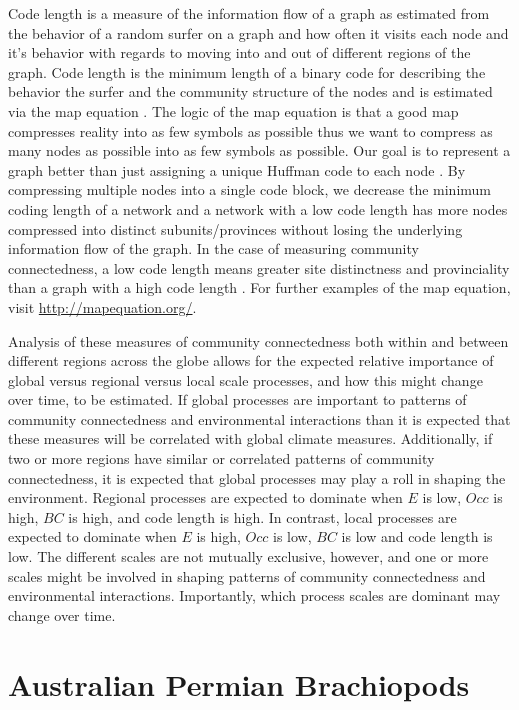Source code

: \documentclass[12pt,letterpaper]{article}
\begin{document}
Code length is a measure of the information flow \citep{Shannon1948} of a graph as estimated from the behavior of a random surfer \citep{Brin1998} on a graph and how often it visits each node and it's behavior with regards to moving into and out of different regions of the graph. Code length is the minimum length of a binary code for describing the behavior the surfer and the community structure of the nodes and is estimated via the map equation \citep{Rosvall2008,Rosvall2009a}. The logic of the map equation is that a good map compresses reality into as few symbols as possible thus we want to compress as many nodes as possible into as few symbols as possible. Our goal is to represent a graph better than just assigning a unique Huffman code to each node \citep{Huffman1952,Rosvall2008}. By compressing multiple nodes into a single code block, we decrease the minimum coding length of a network and a network with a low code length has more nodes compressed into distinct subunits/provinces without losing the underlying information flow of the graph. In the case of measuring community connectedness, a low code length means greater site distinctness and provinciality than a graph with a high code length \citep{Sidor2013}. For further examples of the map equation, visit \url{http://mapequation.org/}.

Analysis of these measures of community connectedness both within and between different regions across the globe allows for the expected relative importance of global versus regional versus local scale processes, and how this might change over time, to be estimated. If global processes are important to patterns of community connectedness and environmental interactions than it is expected that these measures will be correlated with global climate measures. Additionally, if two or more regions have similar or correlated patterns of community connectedness, it is expected that global processes may play a roll in shaping the environment. Regional processes are expected to dominate when \(E\) is low, \(Occ\) is high, \(BC\) is high, and code length is high. In contrast, local processes are expected to dominate when \(E\) is high, \(Occ\) is low, \(BC\) is low and code length is low. The different scales are not mutually exclusive, however, and one or more scales might be involved in shaping patterns of community connectedness and environmental interactions. Importantly, which process scales are dominant may change over time.


\section{Australian Permian Brachiopods} \label{sec:brac}
\end{document}
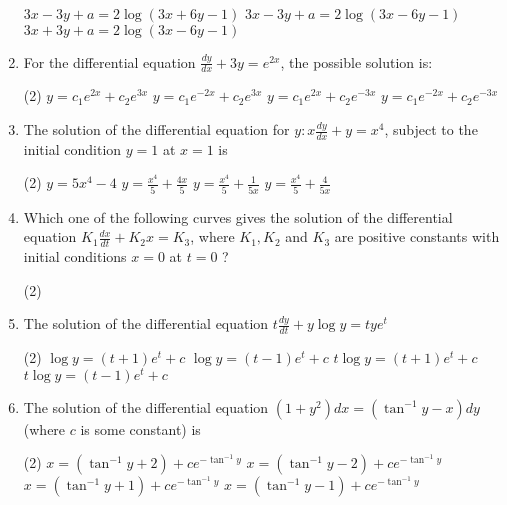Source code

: \begin{enumerate}
\begin{tasks}
		\task[\textbf{b.}] $3 x-3 y+a=2 \log (3 x+6 y-1)$
		\task[\textbf{c.}]$3 x-3 y+a=2 \log (3 x-6 y-1)$
		\task[\textbf{d.}] $3 x+3 y+a=2 \log (3 x-6 y-1)$
	\end{tasks}
	\item For the differential equation $\frac{d y}{d x}+3 y=e^{2 x}$, the possible solution is:
	 \begin{tasks}(2)
		\task[\textbf{a.}]$y=c_{1} e^{2 x}+c_{2} e^{3 x}$
		\task[\textbf{b.}]$y=c_{1} e^{-2 x}+c_{2} e^{3 x}$
		\task[\textbf{c.}]$y=c_{1} e^{2 x}+c_{2} e^{-3 x}$
		\task[\textbf{d.}] $y=c_{1} e^{-2 x}+c_{2} e^{-3 x}$
	\end{tasks}
	\item The solution of the differential equation for $y: x \frac{d y}{d x}+y=x^{4}$, subject to the initial condition $y=1$ at $x=1$ is
	 \begin{tasks}(2)
		\task[\textbf{a.}]$y=5 x^{4}-4$
		\task[\textbf{b.}]$y=\frac{x^{4}}{5}+\frac{4 x}{5}$
		\task[\textbf{c.}] $y=\frac{x^{4}}{5}+\frac{1}{5 x}$
		\task[\textbf{d.}] $y=\frac{x^{4}}{5}+\frac{4}{5 x}$
	\end{tasks}
	\item Which one of the following curves gives the solution of the differential equation $K_{1} \frac{d x}{d t}+K_{2} x=K_{3}$, where $K_{1}, K_{2}$ and $K_{3}$ are positive constants with initial conditions $x=0$ at $t=0$ ?
	 \begin{tasks}(2)
		\task[\textbf{a.}]\color{blue}{Picture}
		\task[\textbf{b.}]\color{blue}{Picture}
		\task[\textbf{c.}]\color{blue}{Picture}
		\task[\textbf{d.}] \color{blue}{Picture}
	\end{tasks}
	\item The solution of the differential equation $t \frac{d y}{d t}+y \log y=t y e^{t}$
	 \begin{tasks}(2)
		\task[\textbf{a.}]$\log y=(t+1) e^{t}+c$
		\task[\textbf{b.}]$\log y=(t-1) e^{t}+c$
		\task[\textbf{c.}]$t \log y=(t+1) e^{t}+c$
		\task[\textbf{d.}] $t \log y=(t-1) e^{t}+c$
	\end{tasks}
	\item The solution of the differential equation
	$\left(1+y^{2}\right) d x=\left(\tan ^{-1} y-x\right) d y$ (where $c$ is some constant) is
	 \begin{tasks}(2)
		\task[\textbf{a.}] $x=\left(\tan ^{-1} y+2\right)+c e^{-\tan ^{-1} y}$
		\task[\textbf{b.}] $x=\left(\tan ^{-1} y-2\right)+c e^{-\tan ^{-1} y}$
		\task[\textbf{c.}] $x=\left(\tan ^{-1} y+1\right)+c e^{-\tan ^{-1} y}$
		\task[\textbf{d.}]  $x=\left(\tan ^{-1} y-1\right)+c e^{-\tan ^{-1}y}$

\end{tasks}
\end{enumerate}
* * *
§ Exercise objective: Where a picture appears in the data, omit it; restate the rest word for word.

§ Answer to the problem:
Source code

: \documentclass[12pt,letterpaper]{article}
\begin{document}
Code length is a measure of the information flow \citep{Shannon1948} of a graph as estimated from the behavior of a random surfer \citep{Brin1998} on a graph and how often it visits each node and it's behavior with regards to moving into and out of different regions of the graph. Code length is the minimum length of a binary code for describing the behavior the surfer and the community structure of the nodes and is estimated via the map equation \citep{Rosvall2008,Rosvall2009a}. The logic of the map equation is that a good map compresses reality into as few symbols as possible thus we want to compress as many nodes as possible into as few symbols as possible. Our goal is to represent a graph better than just assigning a unique Huffman code to each node \citep{Huffman1952,Rosvall2008}. By compressing multiple nodes into a single code block, we decrease the minimum coding length of a network and a network with a low code length has more nodes compressed into distinct subunits/provinces without losing the underlying information flow of the graph. In the case of measuring community connectedness, a low code length means greater site distinctness and provinciality than a graph with a high code length \citep{Sidor2013}. For further examples of the map equation, visit \url{http://mapequation.org/}.

Analysis of these measures of community connectedness both within and between different regions across the globe allows for the expected relative importance of global versus regional versus local scale processes, and how this might change over time, to be estimated. If global processes are important to patterns of community connectedness and environmental interactions than it is expected that these measures will be correlated with global climate measures. Additionally, if two or more regions have similar or correlated patterns of community connectedness, it is expected that global processes may play a roll in shaping the environment. Regional processes are expected to dominate when \(E\) is low, \(Occ\) is high, \(BC\) is high, and code length is high. In contrast, local processes are expected to dominate when \(E\) is high, \(Occ\) is low, \(BC\) is low and code length is low. The different scales are not mutually exclusive, however, and one or more scales might be involved in shaping patterns of community connectedness and environmental interactions. Importantly, which process scales are dominant may change over time.


\section{Australian Permian Brachiopods} \label{sec:brac}
\end{document}
Source code

: \begin{enumerate}
\begin{tasks}
		\task[\textbf{b.}] $3 x-3 y+a=2 \log (3 x+6 y-1)$
		\task[\textbf{c.}]$3 x-3 y+a=2 \log (3 x-6 y-1)$
		\task[\textbf{d.}] $3 x+3 y+a=2 \log (3 x-6 y-1)$
	\end{tasks}
	\item For the differential equation $\frac{d y}{d x}+3 y=e^{2 x}$, the possible solution is:
	 \begin{tasks}(2)
		\task[\textbf{a.}]$y=c_{1} e^{2 x}+c_{2} e^{3 x}$
		\task[\textbf{b.}]$y=c_{1} e^{-2 x}+c_{2} e^{3 x}$
		\task[\textbf{c.}]$y=c_{1} e^{2 x}+c_{2} e^{-3 x}$
		\task[\textbf{d.}] $y=c_{1} e^{-2 x}+c_{2} e^{-3 x}$
	\end{tasks}
	\item The solution of the differential equation for $y: x \frac{d y}{d x}+y=x^{4}$, subject to the initial condition $y=1$ at $x=1$ is
	 \begin{tasks}(2)
		\task[\textbf{a.}]$y=5 x^{4}-4$
		\task[\textbf{b.}]$y=\frac{x^{4}}{5}+\frac{4 x}{5}$
		\task[\textbf{c.}] $y=\frac{x^{4}}{5}+\frac{1}{5 x}$
		\task[\textbf{d.}] $y=\frac{x^{4}}{5}+\frac{4}{5 x}$
	\end{tasks}
	\item Which one of the following curves gives the solution of the differential equation $K_{1} \frac{d x}{d t}+K_{2} x=K_{3}$, where $K_{1}, K_{2}$ and $K_{3}$ are positive constants with initial conditions $x=0$ at $t=0$ ?
	 \begin{tasks}(2)
		\task[\textbf{a.}]\color{blue}{Picture}
		\task[\textbf{b.}]\color{blue}{Picture}
		\task[\textbf{c.}]\color{blue}{Picture}
		\task[\textbf{d.}] \color{blue}{Picture}
	\end{tasks}
	\item The solution of the differential equation $t \frac{d y}{d t}+y \log y=t y e^{t}$
	 \begin{tasks}(2)
		\task[\textbf{a.}]$\log y=(t+1) e^{t}+c$
		\task[\textbf{b.}]$\log y=(t-1) e^{t}+c$
		\task[\textbf{c.}]$t \log y=(t+1) e^{t}+c$
		\task[\textbf{d.}] $t \log y=(t-1) e^{t}+c$
	\end{tasks}
	\item The solution of the differential equation
	$\left(1+y^{2}\right) d x=\left(\tan ^{-1} y-x\right) d y$ (where $c$ is some constant) is
	 \begin{tasks}(2)
		\task[\textbf{a.}] $x=\left(\tan ^{-1} y+2\right)+c e^{-\tan ^{-1} y}$
		\task[\textbf{b.}] $x=\left(\tan ^{-1} y-2\right)+c e^{-\tan ^{-1} y}$
		\task[\textbf{c.}] $x=\left(\tan ^{-1} y+1\right)+c e^{-\tan ^{-1} y}$
		\task[\textbf{d.}]  $x=\left(\tan ^{-1} y-1\right)+c e^{-\tan ^{-1}y}$

\end{tasks}
\end{enumerate}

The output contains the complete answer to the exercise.